[Supplied data]

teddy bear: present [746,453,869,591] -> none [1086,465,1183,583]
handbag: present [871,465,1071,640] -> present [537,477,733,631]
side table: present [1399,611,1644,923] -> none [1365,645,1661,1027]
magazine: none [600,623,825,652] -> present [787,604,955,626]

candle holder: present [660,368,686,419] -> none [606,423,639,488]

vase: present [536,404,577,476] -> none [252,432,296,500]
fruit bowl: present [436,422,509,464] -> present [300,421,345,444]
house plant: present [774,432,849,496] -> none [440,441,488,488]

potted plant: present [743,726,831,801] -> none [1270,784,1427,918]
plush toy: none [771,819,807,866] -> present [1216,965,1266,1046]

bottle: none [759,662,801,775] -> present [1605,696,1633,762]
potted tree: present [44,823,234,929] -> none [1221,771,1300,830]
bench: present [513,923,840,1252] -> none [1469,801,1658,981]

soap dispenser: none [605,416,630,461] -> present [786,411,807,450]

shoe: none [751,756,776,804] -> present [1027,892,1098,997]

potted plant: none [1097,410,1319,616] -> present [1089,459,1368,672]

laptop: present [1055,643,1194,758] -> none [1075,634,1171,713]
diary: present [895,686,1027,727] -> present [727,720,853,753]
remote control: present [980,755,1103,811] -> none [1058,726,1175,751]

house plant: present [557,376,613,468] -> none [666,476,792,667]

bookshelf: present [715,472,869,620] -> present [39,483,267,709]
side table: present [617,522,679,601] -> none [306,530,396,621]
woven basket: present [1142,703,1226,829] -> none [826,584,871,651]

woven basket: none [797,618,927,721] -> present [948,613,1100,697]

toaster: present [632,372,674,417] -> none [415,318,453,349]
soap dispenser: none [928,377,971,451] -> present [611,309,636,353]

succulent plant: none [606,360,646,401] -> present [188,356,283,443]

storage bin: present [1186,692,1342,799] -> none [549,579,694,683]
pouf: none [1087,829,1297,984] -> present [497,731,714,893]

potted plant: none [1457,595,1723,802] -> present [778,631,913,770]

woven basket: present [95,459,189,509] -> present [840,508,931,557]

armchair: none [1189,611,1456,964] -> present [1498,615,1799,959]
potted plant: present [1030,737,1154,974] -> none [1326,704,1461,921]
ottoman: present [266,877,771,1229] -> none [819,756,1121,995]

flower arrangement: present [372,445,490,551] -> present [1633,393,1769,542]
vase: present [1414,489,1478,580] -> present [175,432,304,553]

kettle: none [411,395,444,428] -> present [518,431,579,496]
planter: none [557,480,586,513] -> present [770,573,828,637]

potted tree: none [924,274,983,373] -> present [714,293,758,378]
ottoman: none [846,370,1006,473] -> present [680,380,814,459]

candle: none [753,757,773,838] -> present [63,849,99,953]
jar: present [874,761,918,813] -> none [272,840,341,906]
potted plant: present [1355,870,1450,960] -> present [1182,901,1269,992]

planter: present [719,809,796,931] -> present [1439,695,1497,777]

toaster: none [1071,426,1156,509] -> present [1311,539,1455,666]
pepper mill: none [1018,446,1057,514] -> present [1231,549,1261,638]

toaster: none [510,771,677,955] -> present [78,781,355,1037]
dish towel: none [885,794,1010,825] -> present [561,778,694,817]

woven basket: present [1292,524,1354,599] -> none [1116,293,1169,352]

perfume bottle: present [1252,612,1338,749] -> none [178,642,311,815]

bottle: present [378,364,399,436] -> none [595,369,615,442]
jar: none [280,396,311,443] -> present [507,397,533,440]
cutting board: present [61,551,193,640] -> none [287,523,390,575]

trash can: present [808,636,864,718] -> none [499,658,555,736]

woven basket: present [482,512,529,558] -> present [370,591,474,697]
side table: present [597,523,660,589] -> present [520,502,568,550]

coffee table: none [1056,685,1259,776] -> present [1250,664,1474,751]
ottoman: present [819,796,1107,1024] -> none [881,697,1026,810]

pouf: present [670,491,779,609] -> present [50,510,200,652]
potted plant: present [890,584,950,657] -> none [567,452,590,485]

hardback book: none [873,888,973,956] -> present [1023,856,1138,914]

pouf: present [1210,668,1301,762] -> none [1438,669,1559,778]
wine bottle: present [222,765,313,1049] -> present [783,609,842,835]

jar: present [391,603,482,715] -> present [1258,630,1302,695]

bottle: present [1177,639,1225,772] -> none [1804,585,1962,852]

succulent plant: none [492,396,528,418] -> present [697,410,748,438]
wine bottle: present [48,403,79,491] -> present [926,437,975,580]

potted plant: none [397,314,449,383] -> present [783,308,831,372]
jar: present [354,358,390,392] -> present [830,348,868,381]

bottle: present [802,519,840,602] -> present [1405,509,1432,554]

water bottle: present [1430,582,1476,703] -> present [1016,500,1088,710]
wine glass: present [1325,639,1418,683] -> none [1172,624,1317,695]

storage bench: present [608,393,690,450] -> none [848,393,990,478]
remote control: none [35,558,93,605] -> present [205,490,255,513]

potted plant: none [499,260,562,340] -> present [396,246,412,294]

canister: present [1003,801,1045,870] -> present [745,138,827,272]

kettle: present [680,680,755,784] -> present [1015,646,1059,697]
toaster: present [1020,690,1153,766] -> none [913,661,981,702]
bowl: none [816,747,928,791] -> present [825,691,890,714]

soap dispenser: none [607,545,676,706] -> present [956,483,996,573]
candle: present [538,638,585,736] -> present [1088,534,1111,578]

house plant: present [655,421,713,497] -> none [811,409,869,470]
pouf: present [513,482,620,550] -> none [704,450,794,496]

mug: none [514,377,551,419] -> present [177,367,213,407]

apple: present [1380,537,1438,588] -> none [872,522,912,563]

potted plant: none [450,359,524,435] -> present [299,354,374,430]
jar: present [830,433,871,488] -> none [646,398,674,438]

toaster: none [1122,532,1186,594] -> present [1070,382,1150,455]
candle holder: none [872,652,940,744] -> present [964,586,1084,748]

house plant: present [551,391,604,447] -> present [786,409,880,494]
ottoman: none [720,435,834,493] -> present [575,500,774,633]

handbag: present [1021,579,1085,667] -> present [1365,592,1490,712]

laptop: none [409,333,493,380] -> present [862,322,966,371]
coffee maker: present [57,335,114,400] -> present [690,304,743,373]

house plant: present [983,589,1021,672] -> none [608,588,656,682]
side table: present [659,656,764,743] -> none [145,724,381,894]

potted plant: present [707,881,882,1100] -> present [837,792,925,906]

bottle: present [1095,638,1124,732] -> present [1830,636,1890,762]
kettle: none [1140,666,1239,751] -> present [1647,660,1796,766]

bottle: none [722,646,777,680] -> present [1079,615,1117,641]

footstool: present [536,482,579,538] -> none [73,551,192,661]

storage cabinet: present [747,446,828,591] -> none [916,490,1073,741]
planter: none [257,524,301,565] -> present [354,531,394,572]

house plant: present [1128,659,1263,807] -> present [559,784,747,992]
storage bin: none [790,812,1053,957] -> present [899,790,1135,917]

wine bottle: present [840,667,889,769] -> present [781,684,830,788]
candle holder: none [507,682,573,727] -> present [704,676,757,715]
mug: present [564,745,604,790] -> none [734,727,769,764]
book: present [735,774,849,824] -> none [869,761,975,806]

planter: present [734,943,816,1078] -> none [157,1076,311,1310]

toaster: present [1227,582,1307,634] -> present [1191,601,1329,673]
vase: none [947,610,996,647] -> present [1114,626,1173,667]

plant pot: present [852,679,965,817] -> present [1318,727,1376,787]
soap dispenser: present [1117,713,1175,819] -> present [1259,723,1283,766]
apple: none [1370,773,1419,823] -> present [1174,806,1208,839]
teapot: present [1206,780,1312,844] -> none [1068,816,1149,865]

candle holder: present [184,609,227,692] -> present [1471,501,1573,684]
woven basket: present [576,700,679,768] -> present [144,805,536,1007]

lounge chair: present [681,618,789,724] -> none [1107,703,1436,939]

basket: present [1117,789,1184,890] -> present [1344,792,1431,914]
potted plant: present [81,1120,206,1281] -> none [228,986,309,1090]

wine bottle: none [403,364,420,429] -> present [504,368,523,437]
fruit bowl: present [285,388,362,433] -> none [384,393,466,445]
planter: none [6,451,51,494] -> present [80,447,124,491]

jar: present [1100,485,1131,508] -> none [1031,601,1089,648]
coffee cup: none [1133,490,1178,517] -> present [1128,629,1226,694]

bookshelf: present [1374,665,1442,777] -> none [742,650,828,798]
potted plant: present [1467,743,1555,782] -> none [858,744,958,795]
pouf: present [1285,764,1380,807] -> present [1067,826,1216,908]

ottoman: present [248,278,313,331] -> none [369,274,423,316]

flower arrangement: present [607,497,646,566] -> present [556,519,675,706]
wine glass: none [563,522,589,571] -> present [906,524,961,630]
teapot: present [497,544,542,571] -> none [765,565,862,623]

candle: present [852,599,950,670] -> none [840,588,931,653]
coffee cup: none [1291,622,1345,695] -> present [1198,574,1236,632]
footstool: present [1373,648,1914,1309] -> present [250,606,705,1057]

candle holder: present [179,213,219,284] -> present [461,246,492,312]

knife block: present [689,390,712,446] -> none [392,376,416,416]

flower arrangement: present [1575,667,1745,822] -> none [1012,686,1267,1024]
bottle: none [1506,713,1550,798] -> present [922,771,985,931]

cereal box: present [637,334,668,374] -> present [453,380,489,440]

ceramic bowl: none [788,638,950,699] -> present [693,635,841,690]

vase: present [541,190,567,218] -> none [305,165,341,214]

[/Supplied data]

_Work task_
The lines running from the start of the data through the one that contains "shoe: none [751,756,776,804]" should be reproduced exactly, and only those.

_Answer for this exercise_
teddy bear: present [746,453,869,591] -> none [1086,465,1183,583]
handbag: present [871,465,1071,640] -> present [537,477,733,631]
side table: present [1399,611,1644,923] -> none [1365,645,1661,1027]
magazine: none [600,623,825,652] -> present [787,604,955,626]

candle holder: present [660,368,686,419] -> none [606,423,639,488]

vase: present [536,404,577,476] -> none [252,432,296,500]
fruit bowl: present [436,422,509,464] -> present [300,421,345,444]
house plant: present [774,432,849,496] -> none [440,441,488,488]

potted plant: present [743,726,831,801] -> none [1270,784,1427,918]
plush toy: none [771,819,807,866] -> present [1216,965,1266,1046]

bottle: none [759,662,801,775] -> present [1605,696,1633,762]
potted tree: present [44,823,234,929] -> none [1221,771,1300,830]
bench: present [513,923,840,1252] -> none [1469,801,1658,981]

soap dispenser: none [605,416,630,461] -> present [786,411,807,450]

shoe: none [751,756,776,804] -> present [1027,892,1098,997]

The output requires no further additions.